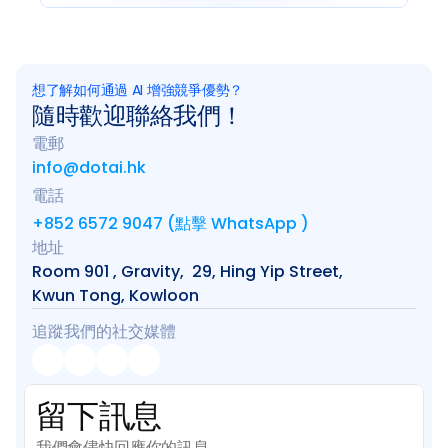
想了解如何通過 AI 增強競爭優勢？
隨時歡迎聯絡我們！
電郵
info@dotai.hk
電話
+852 6572 9047 (點擊 WhatsApp )
地址
Room 901 , Gravity,  29, Hing Yip Street, 
Kwun Tong, Kowloon
追蹤我們的社交媒體
留下訊息
我們會儘快回應你的訊息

==========

[What you are asked to do]
Copy out all of the lines above word for word, leaving out the pictures.

[Response box]
想了解如何通過 AI 增強競爭優勢？
隨時歡迎聯絡我們！
電郵
info@dotai.hk
電話
+852 6572 9047 (點擊 WhatsApp )
地址
Room 901 , Gravity,  29, Hing Yip Street, 
Kwun Tong, Kowloon
追蹤我們的社交媒體
留下訊息
我們會儘快回應你的訊息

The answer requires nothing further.